= Aufruf der Kulturschaffenden =

The Aufruf der Kulturschaffenden (translated from German into English as "call to the artists", or more literally "call to the cultural workers" or "call to the cultural sector") was a declaration by German artists of their loyalty to Adolf Hitler. The Aufruf was printed in the Völkischer Beobachter, the Nazi party newspaper, on 18 August 1934, the day before a plebiscite to confirm the merger of the offices of President (the head of state), and Chancellor (the head of government), in the person of Adolf Hitler.

Hitler was appointed as Chancellor of Germany following a general election in January 1933. After the Reichstag fire on 27 February 1933, and elections that returned Hitler to power on 5 March, Hitler moved rapidly to consolidate his power with the passing of the Enabling Act on 23 March 1933, which allowed Hitler bypass the German legislature and pass laws at will. After the death of President Paul von Hindenburg on 2 August, a referendum was passed on 19 August, with 88.1% voting to confirm the merger of the post of President with that of Chancellor, and Hitler became Führer und Reichskanzler.

The declaration states confidence in the leadership of Adolf Hitler, faith in and loyalty to him, and hope for the future. The statement followed similar public statements by others such as writers and poets (the Gelöbnis treuester Gefolgschaft in October 1933) and university professors (the Bekenntnis der deutschen Professoren zu Adolf Hitler, in November 1933).

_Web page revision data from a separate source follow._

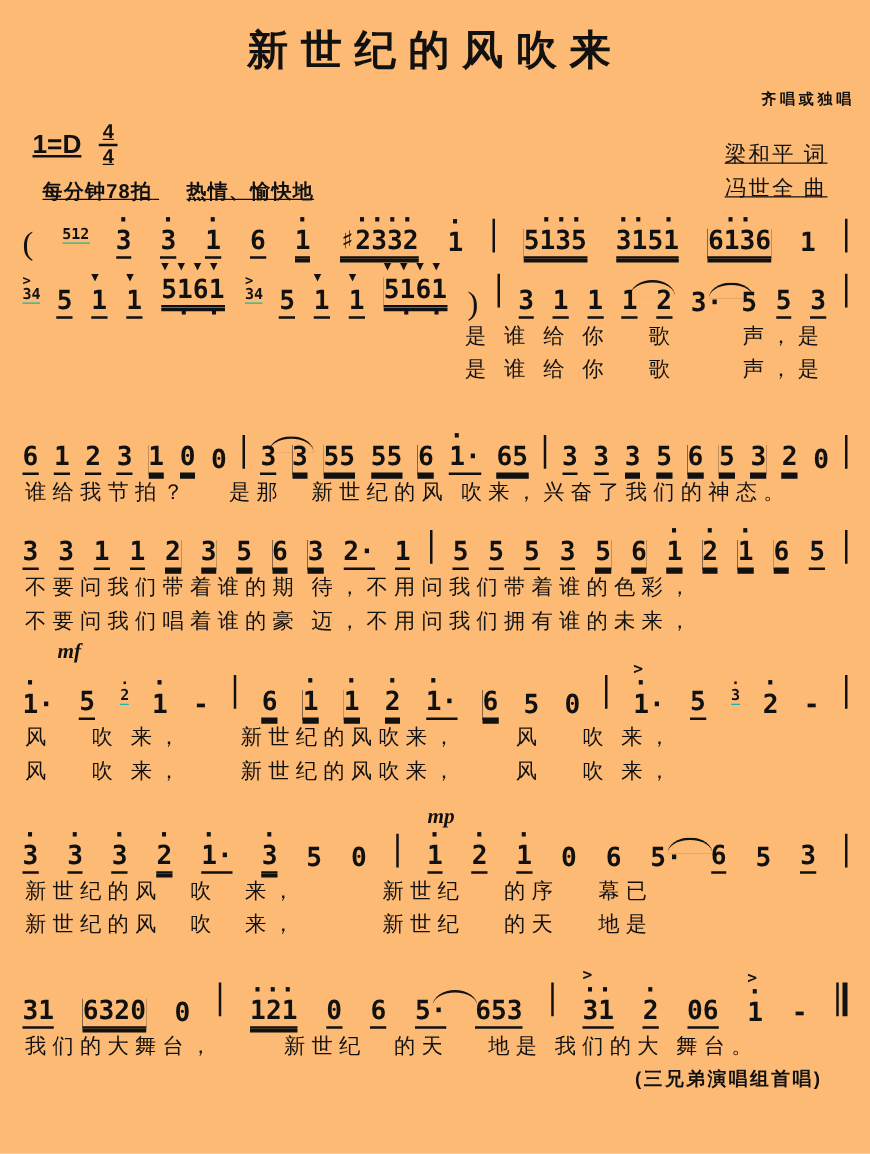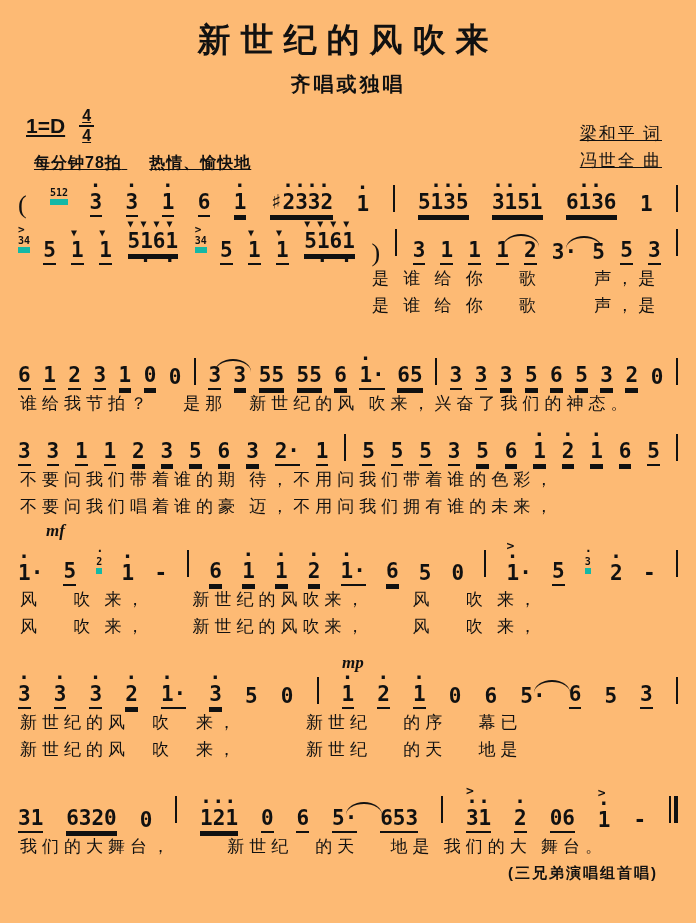--- a/index.html
+++ b/index.html
@@ -17,22 +17,22 @@
   
   #title{
     text-align:center;
     font-size:33px;
     font-weight:bold;
     letter-spacing:10px;
     margin-top:8px;
     font-family:"Liberation Serif", serif;
   }
   #subtitle{
-    text-align:center;
-    font-size:20px;
+    text-align:right;
+    font-size:12px;
     font-weight:bold;
     letter-spacing:3px;
     margin-top:8px;
   }
   #meta{
     display:flex;
     justify-content:space-between;
     align-items:flex-end;
     margin-top:10px;
     text-decoration:underline;
@@ -121,21 +121,21 @@
     white-space:pre;
   }
   .arcmark{
     position:absolute;
     top:-4px;left:55%;
     width:36px;height:11px;
     border-top:2px solid #111;
     border-radius:50% 50% 0 0 / 100% 100% 0 0;
   }
   .graceTok{transform:translateY(-12px);margin-right:-2px;}
-  .graceTok .num{font-size:10px;line-height:13px;border-bottom:6px solid #14b8a6;text-align:right;}
+  .graceTok .num{font-size:12px;line-height:13px;border-bottom:1px solid #14b8a6;text-align:right;}
   .graceTok .abrow{font-size:12px;line-height:8px;height:8px;}
   .graceTok .abrow.accrow{font-size:11px;}
   .paren .num{font-family:"Liberation Serif", serif;font-size:26px;font-weight:normal;}
   .bartok{display:flex;align-items:flex-end;gap:3px;align-self:center;}
   .bartok .b1{width:2px;height:27px;background:#111;display:inline-block;}
   .bartok .b2{width:4px;height:27px;background:#111;display:inline-block;}
   .lyric{
     font-size:17px;
     letter-spacing:5px;
     line-height:27px;

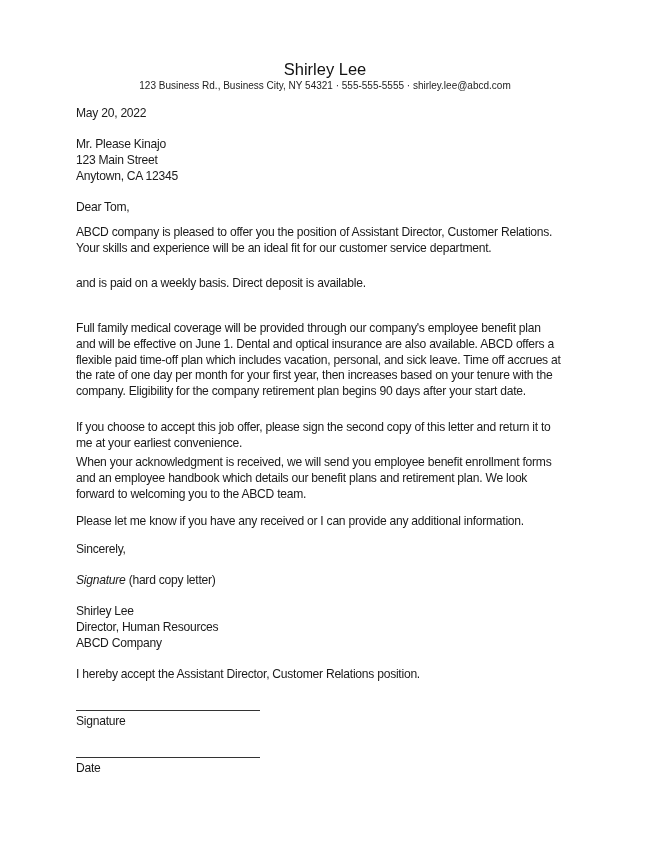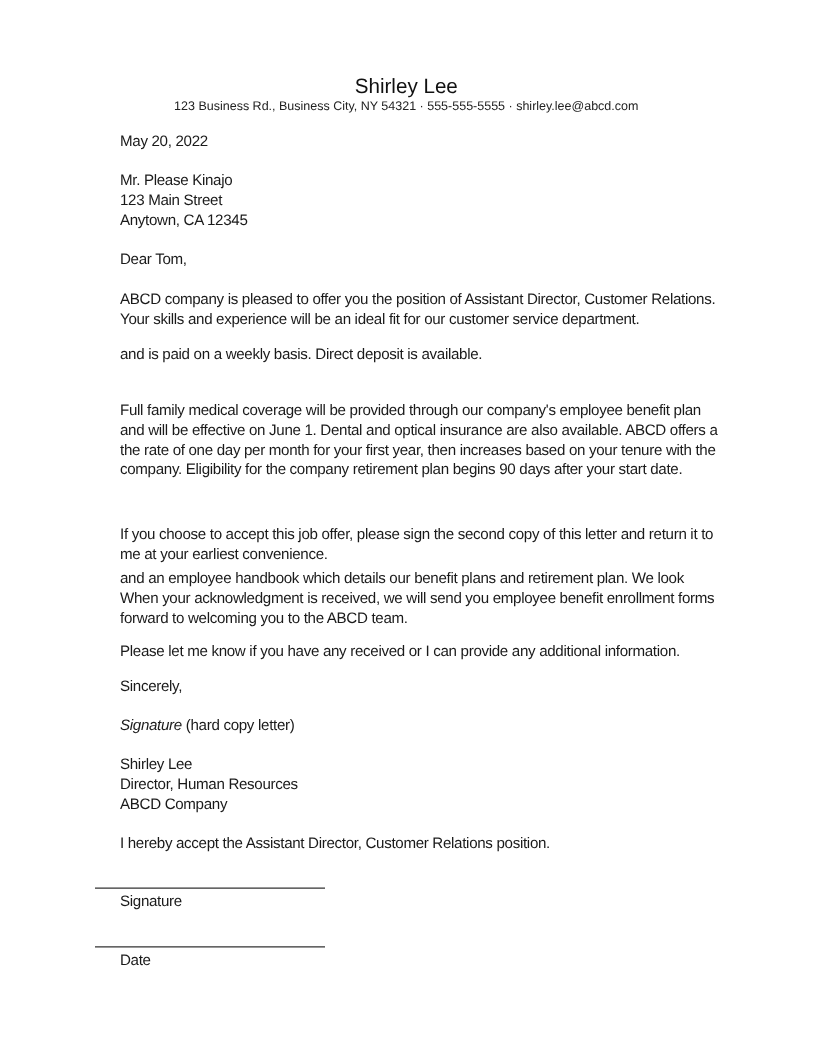--- a/index.html
+++ b/index.html
@@ -42,21 +42,21 @@
     }
     .blk {
       position: absolute;
       left: 76px;
       font-size: 12.1px;
       line-height: 15.8px;
       letter-spacing: -0.25px;
       color: #1a1a1a;
       white-space: nowrap;
     }
-    .blk .ln { display: block; margin-left: 20px; }
+    .blk .ln { display: block; }
     .sig-italic { font-style: italic; }
     .rule {
       position: absolute;
       left: 76px;
       width: 184px;
       height: 0;
       border-top: 1px solid #333;
     }
   </style>
 </head>
@@ -74,44 +74,45 @@
   <div class="blk" style="top:137px">
     <span class="ln">Mr. Please Kinajo</span>
     <span class="ln">123 Main Street</span>
     <span class="ln">Anytown, CA 12345</span>
   </div>
 
   <div class="blk" style="top:200px">
     <span class="ln">Dear Tom,</span>
   </div>
 
-  <div class="blk" style="top:232px">
+  <div class="blk" style="top:225px">
     <span class="ln">ABCD company is pleased to offer you the position of Assistant Director, Customer Relations.</span>
     <span class="ln">Your skills and experience will be an ideal fit for our customer service department.</span>
   </div>
 
   <div class="blk" style="top:276px">
     <span class="ln">and is paid on a weekly basis. Direct deposit is available.</span>
   </div>
 
   <div class="blk" style="top:321px">
     <span class="ln">Full family medical coverage will be provided through our company's employee benefit plan</span>
     <span class="ln">and will be effective on June 1. Dental and optical insurance are also available. ABCD offers a</span>
+    <span class="ln">flexible paid time-off plan which includes vacation, personal, and sick leave. Time off accrues at</span>
     <span class="ln">the rate of one day per month for your first year, then increases based on your tenure with the</span>
     <span class="ln">company. Eligibility for the company retirement plan begins 90 days after your start date.</span>
   </div>
 
   <div class="blk" style="top:420px">
     <span class="ln">If you choose to accept this job offer, please sign the second copy of this letter and return it to</span>
     <span class="ln">me at your earliest convenience.</span>
   </div>
 
   <div class="blk" style="top:455px">
+    <span class="ln">When your acknowledgment is received, we will send you employee benefit enrollment forms</span>
     <span class="ln">and an employee handbook which details our benefit plans and retirement plan. We look</span>
-    <span class="ln">When your acknowledgment is received, we will send you employee benefit enrollment forms</span>
     <span class="ln">forward to welcoming you to the ABCD team.</span>
   </div>
 
   <div class="blk" style="top:514px">
     <span class="ln">Please let me know if you have any received or I can provide any additional information.</span>
   </div>
 
   <div class="blk" style="top:542px">
     <span class="ln">Sincerely,</span>
   </div>

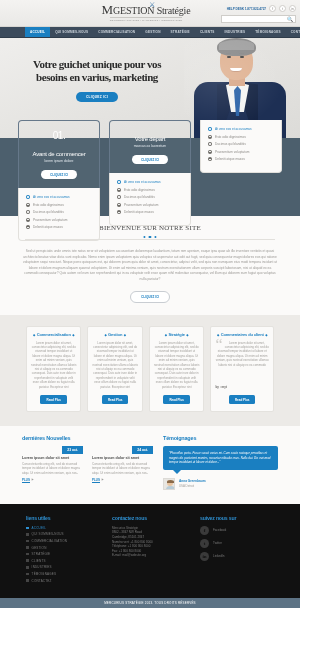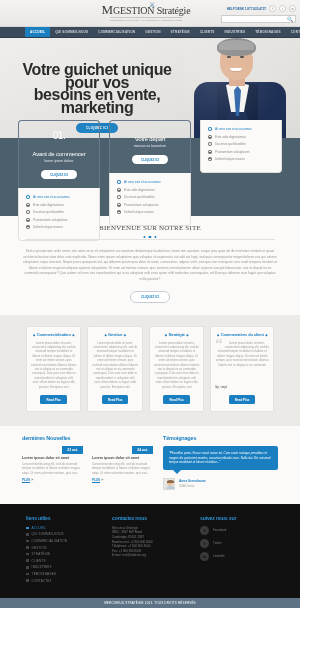--- a/index.html
+++ b/index.html
@@ -51,24 +51,23 @@
     white-space:nowrap; text-transform:uppercase;
   }
   .nav a.active { background:#1a7fc1; color:#fff; }
 
   
   .hero { height:100px; position:relative; overflow:hidden;
     background:#e8e7e4;
     background:linear-gradient(160deg,#efeeec 0%,#e4e3e0 55%,#dcdbd8 100%); }
   .hero-text { position:absolute; left:17px; top:20px; width:160px; text-align:center; }
   .hero-text h1 {
-    font-family:Liberation Sans, sans-serif;
-    font-size:16px; line-height:12.5px; color:#2b2b2b; font-weight:bold;
+    font-family:Liberation Serif, serif;
+    font-size:11px; line-height:12.5px; color:#2b2b2b; font-weight:bold;
     letter-spacing:-.45px;
-    margin-top:6px;
   }
   .hero-btn {
     display:inline-block; margin-top:9px; background:#1a7fc1; color:#fff;
     border-radius:8px; padding:3px 10px; font-size:3.2px; font-weight:bold;
     letter-spacing:.3px; cursor:pointer;
   }
   
   .man { position:absolute; right:4px; bottom:0; width:112px; height:100px; }
   .m-head { position:absolute; left:36px; top:4px; width:33px; height:38px; border-radius:48% 48% 44% 44%; background:#e0b394; }
   .m-hair { position:absolute; left:33px; top:0px; width:39px; height:18px; border-radius:50% 50% 40% 40%; background:#8d8d8d; }
@@ -237,21 +236,21 @@
     <a href="#">CLIENTS</a>
     <a href="#">INDUSTRIES</a>
     <a href="#">TÉMOIGNAGES</a>
     <a href="#">CONTACTEZ</a>
   </div>
 
   <div class="hero">
     <div class="hero-text">
       <h1>
         <span>Votre guichet unique pour vos</span><br>
-        <span>besoins en vente, marketing</span><br>
+        <span>besoins en varius, marketing</span><br>
       </h1>
       <span class="hero-btn">CLIQUEZ ICI</span>
     </div>
     <div class="man">
       <div class="m-body"></div>
       <div class="m-lapL"></div>
       <div class="m-lapR"></div>
       <div class="m-shirt"></div>
       <div class="m-tie"></div>
       <div class="m-neck"></div>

Among the 37 artists to sign the Aufruf were:
- Ernst Barlach (1870–1938), sculptor, writer and artist
- Werner Beumelburg (1899–1963), writer, :de:Werner Beumelburg
- Rudolf G. Binding (1867–1938), writer
- Hans Friedrich Blunck (1888–1961), writer
- Hugo Bruckmann (1863–1941), publisher
- Richard Euringer (1891-1953), writer
- Emil Fahrenkamp (1885–1966), architect
- Erich Feyerabend (1889-1945), painter
- Gustav Frenssen (1863–1945), novelist
- Wilhelm Furtwängler (1886–1954), conductor and composer
- Eberhard Hanfstaengl (1886–1973), art historian, :de:Eberhard Hanfstaengl
- Gustav Havemann (1882–1960), violinist
- Erich Heckel (1883–1970), painter and graphic artist
- Eugen Hönig (1873–1945), architect
- Heinz Ihlert (1893–1945), culture politician, :de:Heinz Ihlert
- Hanns Johst (1890–1978), writer
- Georg Kolbe (1877–1947), sculptor
- Erwin Guido Kolbenheyer (1878–1962), writer
- Werner Krauß (1884–1959) stage and film actor
- Franz Lenk (1898–1969), painter, :de:Franz Lenk
- Heinrich Lersch (1889–1936), poet, :de:Heinrich Lersch
- Carl Christoph Lörcher (1884-1966), architect, :de:Carl Christoph Lörcher
- Walter March (1898–1969), architect
- Agnes Miegel (1879–1964), writer, journalist and poet
- Ludwig Mies van der Rohe (1886–1969), architect
- Börries von Münchhausen (1874-1945), writer
- Emil Nolde (1867–1956), painter
- Hans Pfitzner (1869–1949), composer
- Paul Pfund (1895-19..), painter, :de:Paul Pfund
- Wilhelm Pinder (1878–1947), art historian, :de:Wilhelm Pinder
- Paul Schultze-Naumburg (1869-1949), architect, writer and painter
- Hermann Stehr (1864-1940), dramatist and novelist
- Richard Strauss (1864–1949), composer
- Josef Thorak (1889–1952), sculptor
- Heinz Tietjen (1881-1967), conductor and music producer
- Johannes Weidemann (1897-1954) , mayor and politician, :de:Johannes Weidemann
- Adolf Weinmüller (1886-1958), art dealer,

Some works of several of the artists to sign the Aufruf were later condemned as degenerate art.